The purpose of this project is _______.
This repo has the following basic structure.
├── environment.yml <- Basic Python dependencies for Conda environment.
├── README.md <- The top-level README for developers.
│
├── data <- If data sets are too large for repo include in .gitignore and download/provide locally. If
│ │ multiple data sets are used, create a seperate folder for each data set. Also data sets might
│ │ be merged. Each subfolder (i.e. data stage) should contain a data description (e.g. URL etc.).
│ ├── 01_raw <- Immutable input data
│ ├── 02_intermediate <- Cleaned version of raw (no missing values, outliers, unreadable data etc.)
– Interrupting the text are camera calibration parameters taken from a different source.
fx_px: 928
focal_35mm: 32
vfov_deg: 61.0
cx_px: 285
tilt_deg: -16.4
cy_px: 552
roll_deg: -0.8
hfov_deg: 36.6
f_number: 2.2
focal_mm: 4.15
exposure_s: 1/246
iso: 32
│ ├── 03_processed <- Train data used to develop models (including interactions, new features etc. with 2 columns
│ │ (_a, _b) whenever there are transformations using a datapoint's label as part of feature),
│ │ derived test data for prediction (using processed train data and _b columns when applicable)
│ ├── 04_models <- Trained models (.pkl files using joblib). Naming convention is date YYYYMMDD (for ordering),
│ │ '_', score, '_' and a short description of the used model
│ ├── 05_model_output <- Model output
│ └── 06_reporting <- Reports and input to frontend
│
├── docs <- Space for documentation. Can also included conceptualization and literature review.
│
├── references <- Data dictionaries, manuals, reference manager (e.g. EndNote) etc.
│
├── results <- Final analysis docs.
│ ├── figures <- Generated graphics and figures to be used in reporting, presentations or papers
│ ├── presentations <- Presentation slides (e.g. pptx) for conferences, seminars etc.
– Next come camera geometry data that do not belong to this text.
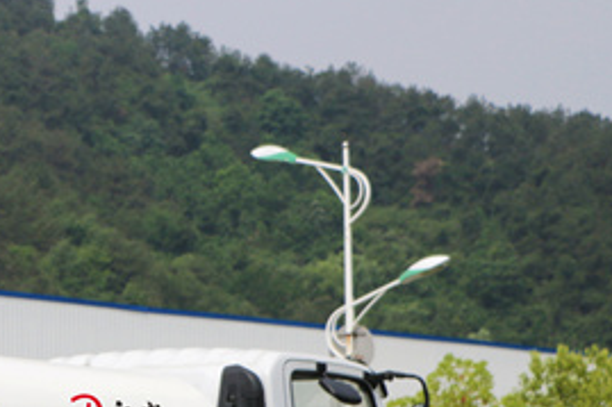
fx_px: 1767
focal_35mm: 104
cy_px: 445
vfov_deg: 12.9
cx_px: -159
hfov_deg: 18.4
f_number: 3.2
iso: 125
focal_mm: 35
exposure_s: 1/800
│ ├── submissions <- Final submission files (e.g. csv, docx, pdf) including versioning (e.g. v1). Folder also
│ │ contains revisions & resubmissions (create subfolders if applicable).
│ ├── tables <- Generated tables to be used in reporting or papers
│
│
├── .gitignore <- Avoids uploading data, credentials, outputs, system files etc.
│
├── src_py <- Python source code for use in this project.
│
├── src_r <- R source code for use in this project.
Initial project structure was created following the structure in this repo.